The Israeli onslaught on Gaza has led to the internal displacement of nearly 2 million Palestinians across the besieged enclave. (File photo)
Authorities in the Gaza Strip warned Palestinians on Wednesday about “suspicious” Israeli telephone calls asking them to return to their homes in northern areas, Anadolu Agency reported.
The Government Media Office warned about the calls that told Palestinians they could return home in northern Gaza “through the military checkpoint erected by the (Israeli) Occupation army on the coastal Al-Rasheed Street in the evening hours.”
“We urge our people to be extremely cautious from these suspicious and untrusted telephone calls,” it said in a statement.
It noted that, in the past, the Israeli army committed crimes against Palestinians who were trying to return to northern Gaza.

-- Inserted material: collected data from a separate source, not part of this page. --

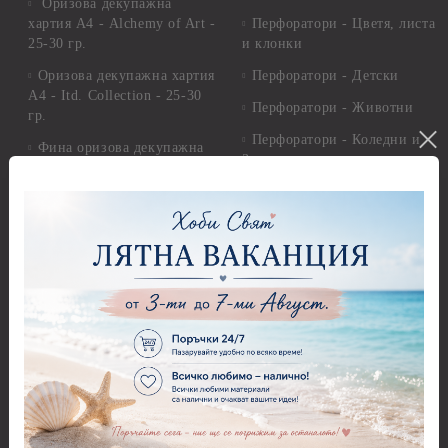
Оризова декупажна
хартия А4 - Alchemy of Art -
Перфоратори - Цветя, листа
25-30 гр.
и клонки
Оризова декупажна хартия
Перфоратори - Детски
А4 - Itd. Collection - 25-30
Перфоратори - Животни
гр.
Перфоратори - Коледни и
Фина оризова декупажна
Зимни
хартия Stamperia - 21 х
29.см. - 28гр.
Рисуване
Декупажна хартия - Други
Грунд и почистващи
разтвори
Антични пасти
Платна за рисуване
Вакс пасти
Стативи и поставки
Грунд, Основи, Релефни
пасти
Четки и инструменти
Варак, Шлак метал, Фолио,
Моливи, акварелни
Пантна
комплекти
Лакове и защитни покрития
Свещи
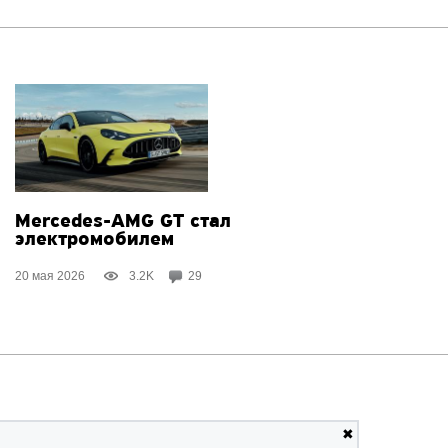
Mercedes-AMG GT стал
электромобилем
20 мая 2026
3.2K
29
✖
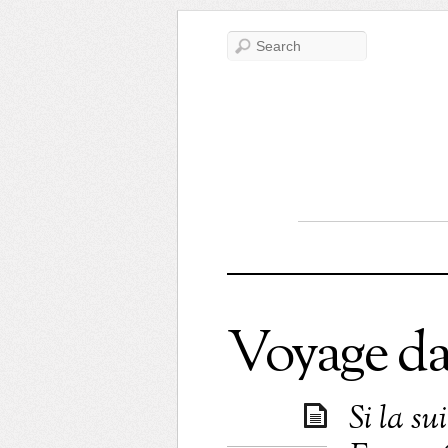
Voyage da
Si la su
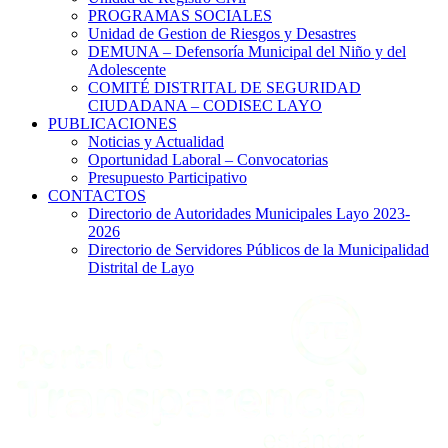
PROGRAMAS SOCIALES
Unidad de Gestion de Riesgos y Desastres
DEMUNA – Defensoría Municipal del Niño y del
Adolescente
COMITÉ DISTRITAL DE SEGURIDAD
CIUDADANA – CODISEC LAYO
PUBLICACIONES
Noticias y Actualidad
Oportunidad Laboral – Convocatorias
Presupuesto Participativo
CONTACTOS
Directorio de Autoridades Municipales Layo 2023-
2026
Directorio de Servidores Públicos de la Municipalidad
Distrital de Layo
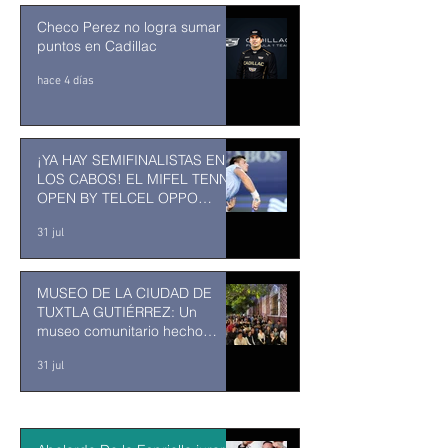
Checo Perez no logra sumar
puntos en Cadillac
hace 4 días
¡YA HAY SEMIFINALISTAS EN
LOS CABOS! EL MIFEL TENNIS
OPEN BY TELCEL OPPO
ENTRA EN SU RECTA FINAL
31 jul
MUSEO DE LA CIUDAD DE
TUXTLA GUTIÉRREZ: Un
museo comunitario hecho
desde y para la comunidad
31 jul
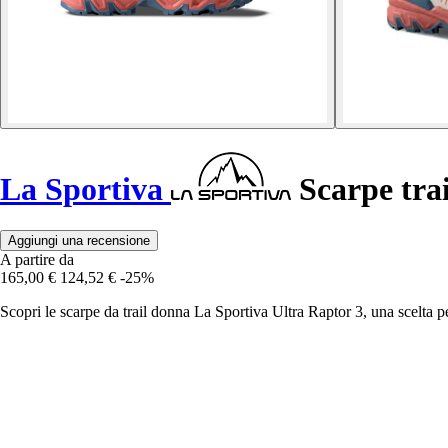
La Sportiva
Scarpe tra
Aggiungi una recensione
A partire da
165,00 €
124,52 €
-25%
Scopri le scarpe da trail donna La Sportiva Ultra Raptor 3, una scelta per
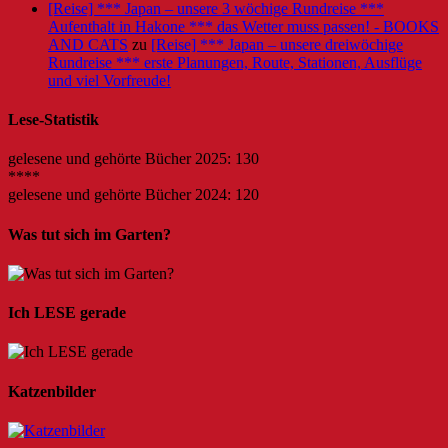
[Reise] *** Japan – unsere 3 wöchige Rundreise ***
Aufenthalt in Hakone *** das Wetter muss passen! - BOOKS
AND CATS
zu
[Reise] *** Japan – unsere dreiwöchige
Rundreise *** erste Planungen, Route, Stationen, Ausflüge
und viel Vorfreude!
Lese-Statistik
gelesene und gehörte Bücher 2025: 130
****
gelesene und gehörte Bücher 2024: 120
Was tut sich im Garten?
Ich LESE gerade
Katzenbilder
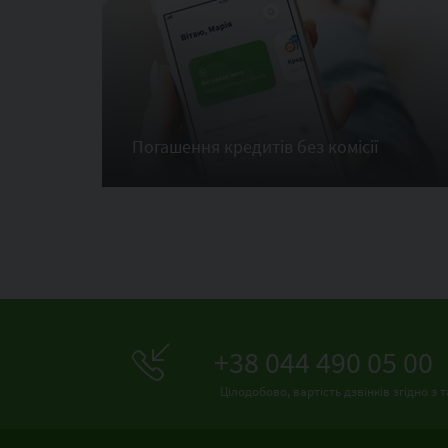
Погашення кредитів без комісії
+38 044 490 05 00
Цілодобово, вартість дзвінків згідно 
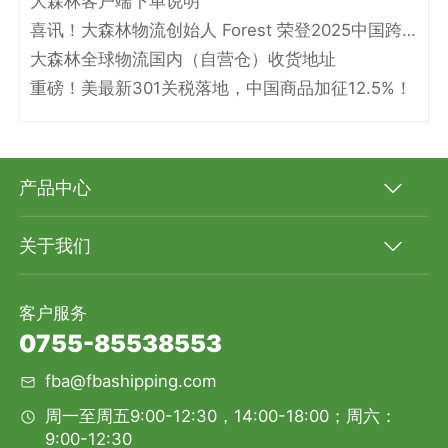
大森林客户端下单说明
喜讯！大森林物流创始人 Forest 荣登2025中国跨境电商物流名人堂！
大森林全球物流国内（自营仓）收货地址
重磅！美最新301关税落地，中国商品加征12.5%！
产品中心
关于我们
客户服务
0755-85538553
fba@fbashipping.com
周一至周五9:00-12:30，14:00-18:00；周六：
9:00-12:30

Palestinian social media activists published posts, late Tuesday, that said the army telephoned displaced Palestinian families asking them to return to their homes in northern Gaza from Al-Rasheed Street at 6 p.m., local time, Wednesday.

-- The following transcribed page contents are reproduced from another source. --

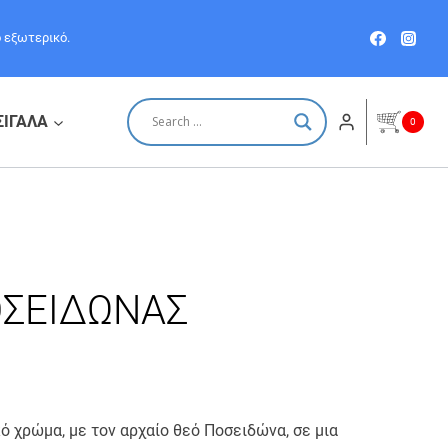
ο εξωτερικό.
ΣΙΓΑΛΑ
0
ΟΣΕΙΔΩΝΑΣ
κό χρώμα, με τον αρχαίο θεό Ποσειδώνα, σε μια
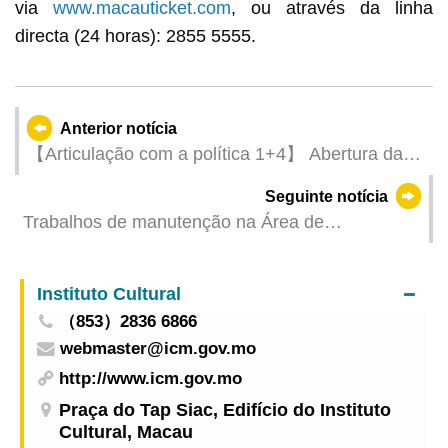
via
www.macauticket.com
, ou através da linha
directa (24 horas): 2855 5555.
Anterior notícia
【Articulação com a política 1+4】 Abertura da
“Feira de emprego para jovens” em 12 de Julho
Seguinte notícia
para mostrar uma nova visão
Trabalhos de manutenção na Área de
Conservação e Exposição dos Vestígios
Arqueológicos do Fosso na Rua de D. Belchior
Instituto Cultural
Carneiro
（853）2836 6866
webmaster@icm.gov.mo
http://www.icm.gov.mo
Praça do Tap Siac, Edifício do Instituto
Cultural, Macau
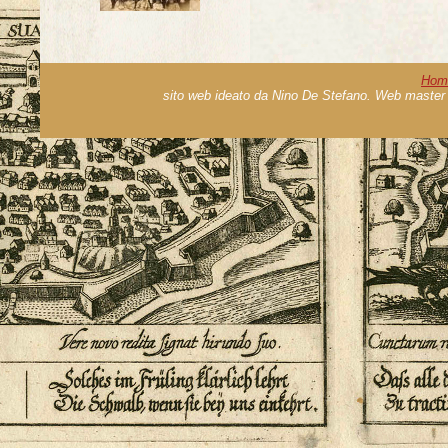
Hom
sito web ideato da Nino De Stefano. Web master 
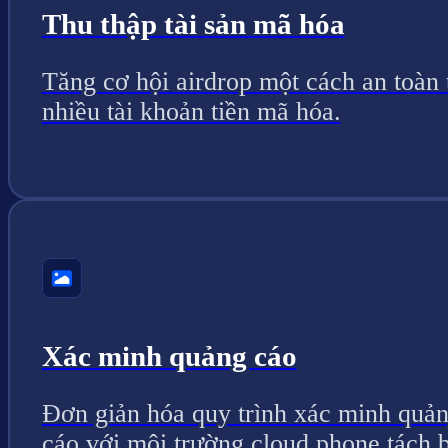
Thu thập tài sản mã hóa
Tăng cơ hội airdrop một cách an toàn 
nhiều tài khoản tiền mã hóa.
Xác minh quảng cáo
Đơn giản hóa quy trình xác minh quả
cáo với môi trường cloud phone tách b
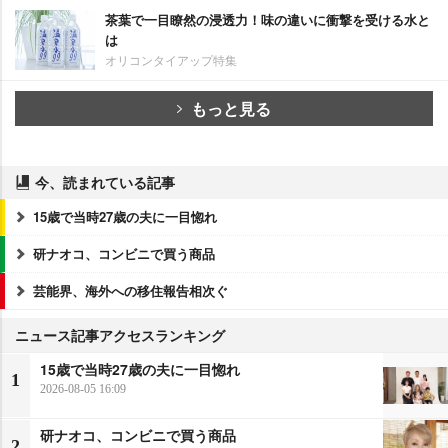
茶葉で一目瞭然の浸透力！味の違いに衝撃を受ける水と
は
オリコンタイアップ特集
もっと見る
今、読まれている記事
15歳で当時27歳の夫に一目惚れ
研ナオコ、コンビニで買う商品
芸能界、海外への移住報告相次ぐ
ニュース記事アクセスランキング
15歳で当時27歳の夫に一目惚れ
1
2026-08-05 16:09
研ナオコ、コンビニで買う商品
2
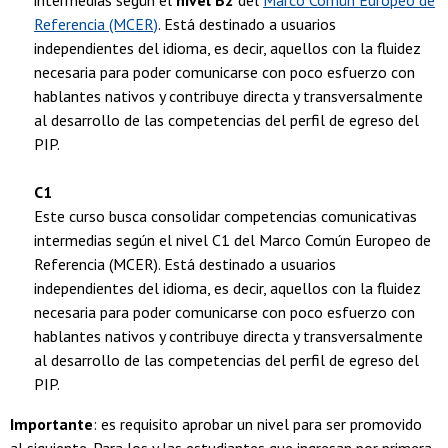
intermedias según el
nivel B2
del
Marco Común Europeo de
Referencia (MCER)
. Está destinado a usuarios
independientes del idioma, es decir, aquellos con la fluidez
necesaria para poder comunicarse con poco esfuerzo con
hablantes nativos y contribuye directa y transversalmente
al desarrollo de las competencias del perfil de egreso del
PIP.
C1
Este curso busca consolidar competencias comunicativas
intermedias según el nivel C1 del Marco Común Europeo de
Referencia (MCER). Está destinado a usuarios
independientes del idioma, es decir, aquellos con la fluidez
necesaria para poder comunicarse con poco esfuerzo con
hablantes nativos y contribuye directa y transversalmente
al desarrollo de las competencias del perfil de egreso del
PIP.
Importante
: es requisito aprobar un nivel para ser promovido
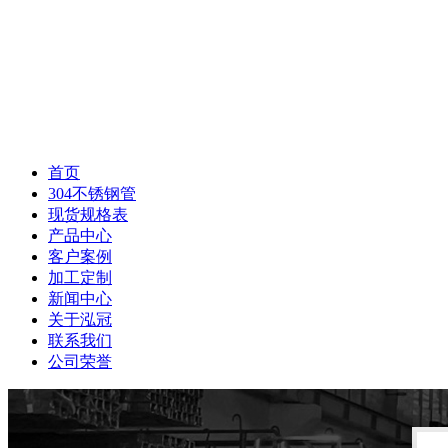
首页
304不锈钢管
现货规格表
产品中心
客户案例
加工定制
新闻中心
关于泓冠
联系我们
公司荣誉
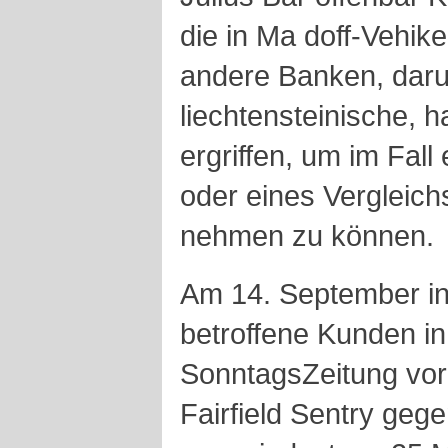
die in Ma doff-Vehike
andere Banken, daru
liechtensteinische,
ergriffen, um im Fall
oder eines Vergleich
nehmen zu können.
Am 14. September inf
betroffene Kunden in
SonntagsZeitung vorl
Fairfield Sentry geg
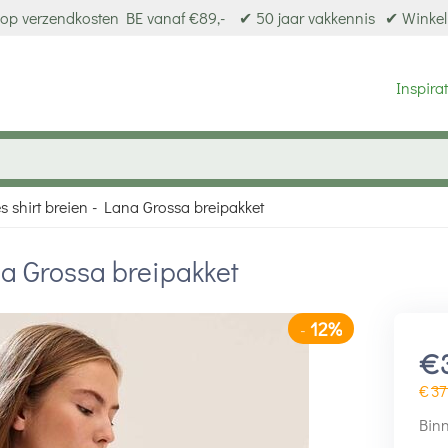
op verzendkosten BE vanaf €89,-
✔ 50 jaar vakkennis
✔ Winkel
Inspirat
 shirt breien - Lana Grossa breipakket
na Grossa breipakket
12%
-
€
€
37
Binn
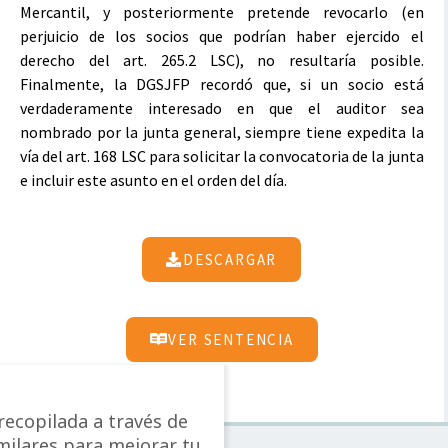
Mercantil, y posteriormente pretende revocarlo (en
perjuicio de los socios que podrían haber ejercido el
derecho del art. 265.2 LSC), no resultaría posible.
Finalmente, la DGSJFP recordó que, si un socio está
verdaderamente interesado en que el auditor sea
nombrado por la junta general, siempre tiene expedita la
vía del art. 168 LSC para solicitar la convocatoria de la junta
e incluir este asunto en el orden del día.
DESCARGAR
VER SENTENCIA
ecopilada a través de
imilares para mejorar tu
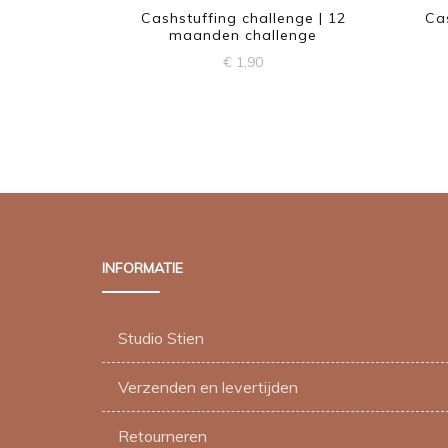
Cashstuffing challenge | 12
Cas
maanden challenge
€
1,90
INFORMATIE
Studio Stien
Verzenden en levertijden
Retourneren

Flouting a UN Security Council resolution demanding an immediate ceasefire, Israel has faced international condemnation amid its continued brutal offensive on Gaza since a 7 October, 2023 attack by Hamas.
More than 37,600 Palestinians have since been killed in Gaza, most of them women and children, and nearly 86,100 others injured, according to local health authorities.
More than eight months into the Israeli onslaught, vast tracts of Gaza lie in ruins amid a crippling blockade of food, clean water and medicine.
Israel stands accused of genocide at the International Court of Justice (ICJ), which in its latest ruling has ordered Tel Aviv to immediately halt its operation in the southern city of Rafah, where over a million Palestinians had sought refuge from the war before it was invaded on 6 May.